Closed nik-sharky closed 6 years ago

orgua commented 6 years ago

please have a look at the already existing example: /examples/DS2502_DELLCHG

nik-sharky commented 6 years ago

please have a look at the already existing example: /examples/DS2502_DELLCHG does that work for you as well? i think it is a much cleaner solution

Hi,

I start from this example, but it doesn't work :(. Charger still Unknown, can get and send You dumps from logic analyzer for it when have time, think that problem is in duty() of DS2502. With modified Kindi's DellAC charger emulation start works well and detected as 130W original Dell.

Sorry for inappropriate Readme changes.

orgua commented 6 years ago

thanks for your feedback! i would rather do it right and use the original ds2502-code instead of a fast hack. i could imagine that the dell laptop asks for another memory-page. your hack always sends the same data. We have to find the right one and it should work. or the problem is totally unrelated. And yes, a dump can help a lot!

just to prevent other problems -> you can simplify the code of the example to:

#include "OneWireHub.h"
#include "DS2502.h"

constexpr uint8_t pin_onewire   { 8 };

constexpr uint8_t charger130W[4] = {0xFB, 0x31, 0x33, 0x30};  //130W
constexpr uint8_t charger090W[4] = {0xFB, 0x30, 0x39, 0x30};  //90W
constexpr uint8_t charger065W[4] = {0xFB, 0x30, 0x36, 0x36};  //65W

auto hub        = OneWireHub(pin_onewire);
auto dellCH    = DS2502( 0x28, 0x0D, 0x01, 0x08, 0x0B, 0x02, 0x0A);

void setup()
{
    Serial.begin(115200);
    Serial.println("OneWire-Hub DS2502 aka Dell Charger");

    // Setup OneWire
    hub.attach(dellCH);

    dellCHb.writeMemory(charger130W, sizeof(charger130W), 0x20); // write to bank 1
    dellCHb.setPageRedirection(0,1); // set memorybanks to all read from bank 1
    dellCHb.setPageRedirection(1,1);
    dellCHb.setPageRedirection(2,1);
    dellCHb.setPageRedirection(3,1);
}

void loop()

PROBLEM :: Pick up the Dell charger emulation thread at the point where it ends and continue it.

GIVEN ENTRIES ::
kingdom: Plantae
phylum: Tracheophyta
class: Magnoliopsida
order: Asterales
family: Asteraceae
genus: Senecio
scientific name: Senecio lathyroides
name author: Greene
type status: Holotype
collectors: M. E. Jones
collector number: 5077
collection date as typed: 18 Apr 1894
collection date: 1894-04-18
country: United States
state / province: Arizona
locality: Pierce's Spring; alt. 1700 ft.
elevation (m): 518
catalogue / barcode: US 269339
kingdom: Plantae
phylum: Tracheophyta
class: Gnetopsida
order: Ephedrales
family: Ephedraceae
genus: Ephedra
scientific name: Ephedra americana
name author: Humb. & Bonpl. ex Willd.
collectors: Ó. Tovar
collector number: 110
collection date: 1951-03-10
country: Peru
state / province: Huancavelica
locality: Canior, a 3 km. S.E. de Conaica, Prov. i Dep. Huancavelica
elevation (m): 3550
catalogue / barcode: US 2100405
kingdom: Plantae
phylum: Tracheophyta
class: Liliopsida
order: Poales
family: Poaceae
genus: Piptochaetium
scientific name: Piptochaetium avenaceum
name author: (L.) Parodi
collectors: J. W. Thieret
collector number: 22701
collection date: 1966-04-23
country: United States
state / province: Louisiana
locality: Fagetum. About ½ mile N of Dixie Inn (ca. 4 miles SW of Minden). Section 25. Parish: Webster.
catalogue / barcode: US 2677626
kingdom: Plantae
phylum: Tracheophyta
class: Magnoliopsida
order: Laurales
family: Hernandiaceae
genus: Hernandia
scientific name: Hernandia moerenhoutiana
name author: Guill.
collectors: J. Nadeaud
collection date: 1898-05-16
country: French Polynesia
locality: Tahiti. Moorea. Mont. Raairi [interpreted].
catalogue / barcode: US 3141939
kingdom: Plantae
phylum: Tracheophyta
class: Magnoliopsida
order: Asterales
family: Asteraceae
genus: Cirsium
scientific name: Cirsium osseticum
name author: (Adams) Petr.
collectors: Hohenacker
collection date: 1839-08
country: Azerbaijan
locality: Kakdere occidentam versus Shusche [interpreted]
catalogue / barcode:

ANSWER SPACE ::
{
    // following function must be called periodically
    hub.poll();

}
orgua commented 6 years ago

oh wait, i see a problem! the ds2502 receives the cmd and the page (like in your code), but then my device sends the crc of the received three bytes! I have to check, but i think it will be 0xFB, IF we are lucky :-) this repeated 0xFB byte would confuse your laptop

orgua commented 6 years ago

funny to see how they encoded the wattage into the data. substract the 0x30 from each of the last three hex-numbers and you get each digit, except in the case of 65W, it seems so be 66W.

nik-sharky commented 6 years ago

Thanks, will try after work. After power on, notebook enable bus and as I remember it was stop conversation after first-second packet.

PulseView datagram of working conversation

orgua commented 6 years ago

i reversed the crc and it should match if your laptop is asking for byte 8 (of page 0) and following. so it should be enough if we write the data to the correct place:

   dellCH.writeMemory(charger130W, sizeof(charger130W), 0x28);

i did not look at your upload yet.

orgua commented 6 years ago

ok, i looked at your upload, seems to work out! Note: bits are in reversed order, bytewise communication looks as followed:

orgua commented 6 years ago

so, updated example:

#include "OneWireHub.h"
#include "DS2502.h"

constexpr uint8_t pin_onewire   { 8 };

constexpr uint8_t charger130W[4] = {0x31, 0x33, 0x30};  //130W (=second digit of each hex-number)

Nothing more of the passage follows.